Source material
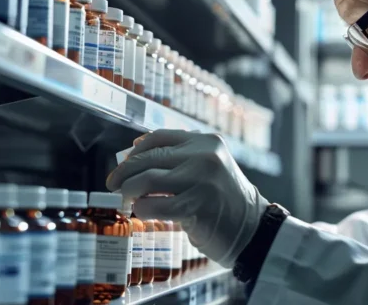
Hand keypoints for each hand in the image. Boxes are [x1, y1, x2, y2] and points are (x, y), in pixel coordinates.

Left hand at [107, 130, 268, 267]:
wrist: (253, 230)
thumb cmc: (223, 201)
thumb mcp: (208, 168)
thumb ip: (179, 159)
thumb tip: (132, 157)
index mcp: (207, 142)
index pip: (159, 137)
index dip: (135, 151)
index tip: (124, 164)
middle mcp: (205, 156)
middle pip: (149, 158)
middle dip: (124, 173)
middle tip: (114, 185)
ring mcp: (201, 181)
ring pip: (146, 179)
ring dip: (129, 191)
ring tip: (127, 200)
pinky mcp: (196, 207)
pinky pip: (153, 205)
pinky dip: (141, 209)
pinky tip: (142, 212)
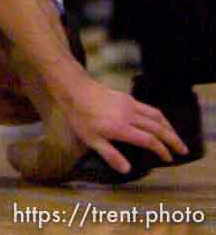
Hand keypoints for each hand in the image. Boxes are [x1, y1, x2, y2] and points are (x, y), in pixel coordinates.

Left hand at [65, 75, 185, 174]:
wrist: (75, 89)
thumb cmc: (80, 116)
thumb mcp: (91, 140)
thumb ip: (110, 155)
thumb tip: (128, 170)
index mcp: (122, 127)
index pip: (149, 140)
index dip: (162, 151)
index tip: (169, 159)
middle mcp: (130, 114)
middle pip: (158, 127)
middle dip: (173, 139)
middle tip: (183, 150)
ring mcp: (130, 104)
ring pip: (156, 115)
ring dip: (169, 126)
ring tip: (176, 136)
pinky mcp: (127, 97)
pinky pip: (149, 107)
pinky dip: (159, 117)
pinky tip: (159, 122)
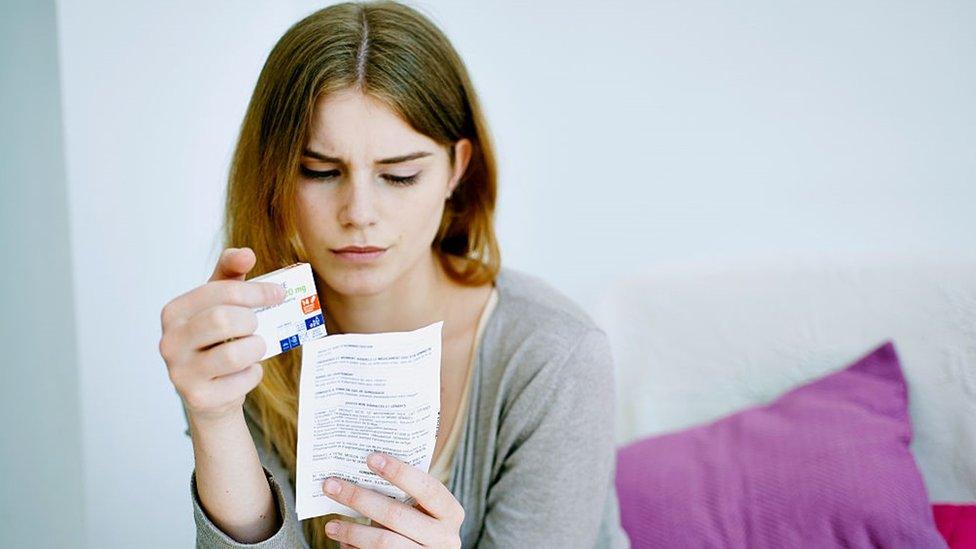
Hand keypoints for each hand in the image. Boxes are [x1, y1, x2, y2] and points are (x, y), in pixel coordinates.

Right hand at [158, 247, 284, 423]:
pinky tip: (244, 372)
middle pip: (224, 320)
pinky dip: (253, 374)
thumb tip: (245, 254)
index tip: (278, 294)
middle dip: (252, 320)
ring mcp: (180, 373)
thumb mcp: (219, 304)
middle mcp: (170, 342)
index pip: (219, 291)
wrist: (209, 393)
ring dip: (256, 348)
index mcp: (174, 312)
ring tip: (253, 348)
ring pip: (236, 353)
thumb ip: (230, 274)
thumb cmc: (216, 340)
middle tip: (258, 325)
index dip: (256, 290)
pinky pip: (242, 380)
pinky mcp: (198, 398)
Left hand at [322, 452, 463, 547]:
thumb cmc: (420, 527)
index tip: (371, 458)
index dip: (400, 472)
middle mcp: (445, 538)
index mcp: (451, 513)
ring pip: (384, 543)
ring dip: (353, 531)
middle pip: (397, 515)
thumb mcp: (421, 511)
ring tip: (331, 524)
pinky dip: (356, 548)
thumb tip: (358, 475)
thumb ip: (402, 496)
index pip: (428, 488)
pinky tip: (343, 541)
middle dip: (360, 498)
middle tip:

How to complete this task
Skipping any pictures, transcribe the full listing exactly.

Output below
Hand keypoints for each hand in the image. Boxes are [x1, y1, x2, y2] and points are (x, y), in pixel coordinates.

Left hand at [107, 130, 268, 267]:
wrist: (253, 230)
thumb cmc: (223, 201)
thumb mcp: (208, 168)
thumb ip: (179, 159)
thumb tip: (132, 157)
index mcp: (207, 142)
index pip: (159, 137)
index dip: (135, 151)
index tip: (124, 164)
middle mcp: (205, 156)
middle pip: (149, 158)
middle dip: (124, 173)
middle tip: (114, 185)
ring mcp: (201, 181)
ring pip: (146, 179)
ring dip: (129, 191)
ring tip: (127, 200)
pinky mcp: (196, 207)
pinky pip: (153, 205)
pinky dip: (141, 209)
pinky tip: (142, 212)
Hand keypoints for each hand in the image. Boxes are [x1, y1, x2, y2] and points are (x, y), in pixel coordinates.

Left hand at [65, 75, 185, 174]:
wrist: (75, 89)
thumb cmc: (80, 116)
thumb mcp: (91, 140)
thumb ip: (110, 155)
thumb tip: (128, 170)
index mcp: (122, 127)
index pip: (149, 140)
index dip: (162, 151)
index tip: (169, 159)
middle mcp: (130, 114)
middle pip: (158, 127)
middle dip: (173, 139)
middle tip: (183, 150)
ring mcp: (130, 104)
ring pip: (156, 115)
ring dip: (169, 126)
ring tip: (176, 136)
pinky mcp: (127, 97)
pinky pip: (149, 107)
pinky dip: (159, 117)
pinky tip: (159, 122)
Hand keypoints for each hand in the image. Boxes are [x1, y1, x2, y2] and points are (x, y), in pixel coordinates.

Right hand at [158, 247, 284, 423]:
pinky tip: (244, 372)
middle pip: (224, 320)
pinky dip: (253, 374)
thumb tip: (245, 254)
index tip: (278, 294)
middle dip: (252, 320)
ring mcp: (180, 373)
thumb mcp: (219, 304)
middle mcp: (170, 342)
index pip: (219, 291)
wrist: (209, 393)
ring dip: (256, 348)
index mcp: (174, 312)
ring tip: (253, 348)
ring pip: (236, 353)
thumb ip: (230, 274)
thumb cmc: (216, 340)
middle tip: (258, 325)
index dip: (256, 290)
pinky pip: (242, 380)
pinky mcp: (198, 398)
Left hand at [322, 452, 463, 547]:
thumb cmc: (420, 527)
index tip: (371, 458)
index dip: (400, 472)
middle mcp: (445, 538)
index mcp: (451, 513)
ring pip: (384, 543)
ring dip: (353, 531)
middle pip: (397, 515)
thumb mcp: (421, 511)
ring tip: (331, 524)
pinky dip: (356, 548)
thumb tip: (358, 475)
thumb ip: (402, 496)
index pip: (428, 488)
pinky tip: (343, 541)
middle dip: (360, 498)
middle tip:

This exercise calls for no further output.